Juliette Scott, who writes a rather nice blog mostly concerned with legal translation issues, has done some nice (NIFTY) work as part of her doctoral thesis using monolingual corpora to study patterns of use in target languages and suggest useful strategies for building collections of specialized text. Good, perhaps even obvious stuff which applies to any domain I can think of, though the practice of building focused corpora from carefully selected sources is still far too rare among those of us who use the label "translator" or "language professional". I certainly need to do that more often.

Ah, but if I have just a monolingual corpus to understand proper use of terms in the target language, how will I know what the right translation is? That's a hard one. One that perhaps I can't answer. At least not without the use of a BAT* tool. But if that's too hard, I know just the place to go: proZ.com, where "certified pros" compete for points on KudoZ and offer mutual reinforcement and enlightenment to those who run rapidly on their wheels to keep pace with changing expectations of quality.

I could of course take one of the accepted "solutions" from Linguee and feed the same sort of self-recycling GIGO loop that Google now admits to be an ever-growing part of its searched wisdom.

So what is your solution to the Medienbruch? Or are you part of the problem?

Feb 15, 2014

Indestructible Italian quality!

Language service providers like yours truly spend a lot of time talking about the high cost of crap quality. But that applies to most things, really. An old friend of mine who struggled at the start of his professional life paying his way with handyman work while creating beautiful custom furniture knew that he could afford only the finest tools though not always meat to go with the bread on his table.

I drink a lot of coffee, and I enjoy it in a variety of ways. As those who have visited my kitchen can attest, it's almost like a fetish with the various pots, presses and filters, each teasing different qualities of taste from a well-roasted bean. I thought by now I would have learned most of what I needed to know to ensure good results in the "coffee kitchen".

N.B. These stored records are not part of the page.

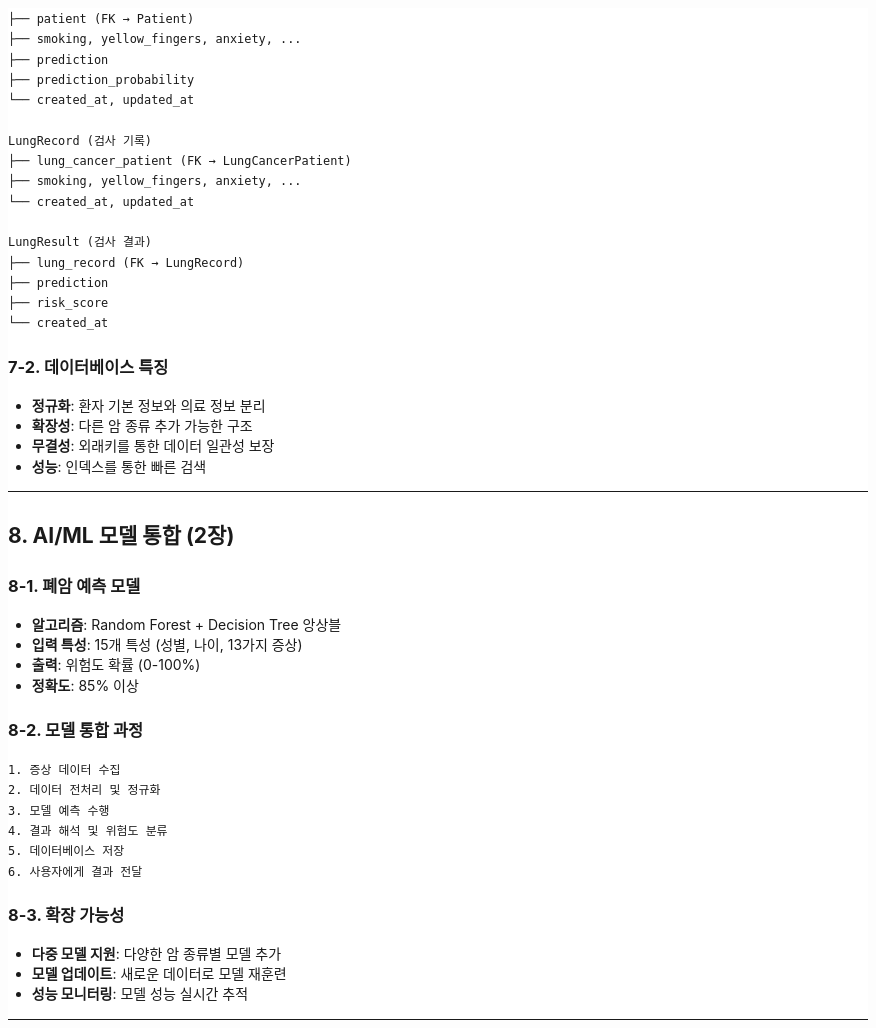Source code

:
 ```
├── patient (FK → Patient)
├── smoking, yellow_fingers, anxiety, ...
├── prediction
├── prediction_probability
└── created_at, updated_at

LungRecord (검사 기록)
├── lung_cancer_patient (FK → LungCancerPatient)
├── smoking, yellow_fingers, anxiety, ...
└── created_at, updated_at

LungResult (검사 결과)
├── lung_record (FK → LungRecord)
├── prediction
├── risk_score
└── created_at
```

### 7-2. 데이터베이스 특징
- **정규화**: 환자 기본 정보와 의료 정보 분리
- **확장성**: 다른 암 종류 추가 가능한 구조
- **무결성**: 외래키를 통한 데이터 일관성 보장
- **성능**: 인덱스를 통한 빠른 검색

---

## 8. AI/ML 모델 통합 (2장)

### 8-1. 폐암 예측 모델
- **알고리즘**: Random Forest + Decision Tree 앙상블
- **입력 특성**: 15개 특성 (성별, 나이, 13가지 증상)
- **출력**: 위험도 확률 (0-100%)
- **정확도**: 85% 이상

### 8-2. 모델 통합 과정
```
1. 증상 데이터 수집
2. 데이터 전처리 및 정규화
3. 모델 예측 수행
4. 결과 해석 및 위험도 분류
5. 데이터베이스 저장
6. 사용자에게 결과 전달
```

### 8-3. 확장 가능성
- **다중 모델 지원**: 다양한 암 종류별 모델 추가
- **모델 업데이트**: 새로운 데이터로 모델 재훈련
- **성능 모니터링**: 모델 성능 실시간 추적

---
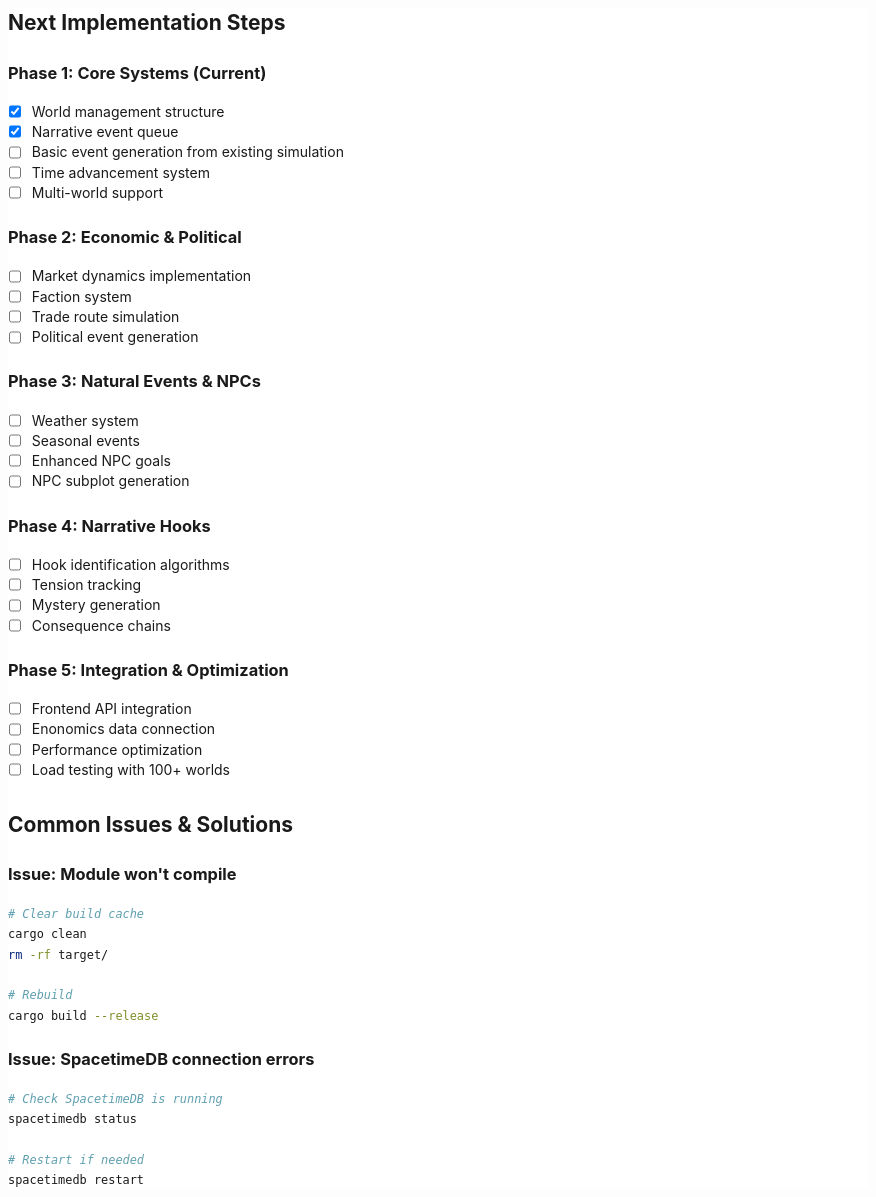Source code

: ## Next Implementation Steps

### Phase 1: Core Systems (Current)
- [x] World management structure
- [x] Narrative event queue
- [ ] Basic event generation from existing simulation
- [ ] Time advancement system
- [ ] Multi-world support

### Phase 2: Economic & Political
- [ ] Market dynamics implementation
- [ ] Faction system
- [ ] Trade route simulation
- [ ] Political event generation

### Phase 3: Natural Events & NPCs
- [ ] Weather system
- [ ] Seasonal events
- [ ] Enhanced NPC goals
- [ ] NPC subplot generation

### Phase 4: Narrative Hooks
- [ ] Hook identification algorithms
- [ ] Tension tracking
- [ ] Mystery generation
- [ ] Consequence chains

### Phase 5: Integration & Optimization
- [ ] Frontend API integration
- [ ] Enonomics data connection
- [ ] Performance optimization
- [ ] Load testing with 100+ worlds

## Common Issues & Solutions

### Issue: Module won't compile
```bash
# Clear build cache
cargo clean
rm -rf target/

# Rebuild
cargo build --release
```

### Issue: SpacetimeDB connection errors
```bash
# Check SpacetimeDB is running
spacetimedb status

# Restart if needed
spacetimedb restart
```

Distraction has taught me - or reminded me - of a few things lately. Three times now I have become involved in work or gone off shopping with friends and forgotten a moka pot on the fire. The first time, I returned to a house filled with toxic smoke from the burned plastic handles and top knob, and I was grateful the house had not burned down and the dogs were still alive. More recently I left my favorite Bialetti Brikka pot on the flame for several hours. Twice.

If anyone wants to say nasty things about Italian engineering, I will have to plead for the defense. In contrast to the complete destruction of the cheap moka pot after an hour, the Bialetti pot just needed a bit of scrubbing. Even the gasket was OK, which amazed me. The durability of the pots that cost me about €30 is so much beyond that of a €7 pot that to compare them is almost a crude joke. Oh yes, and I don't know any other manufacturer who offers such an excellent pressure valve for crema at that price.

Image from Alexandre Enkerli, Creative Commons Attribution-Share Alike 2.0 Generic license
There are obvious analogies to our work as translators, of course. But I don't need to insult anyone's intelligence by explaining them. I'll just go enjoy another shot of coffee from my indestructible Italian-engineered pot.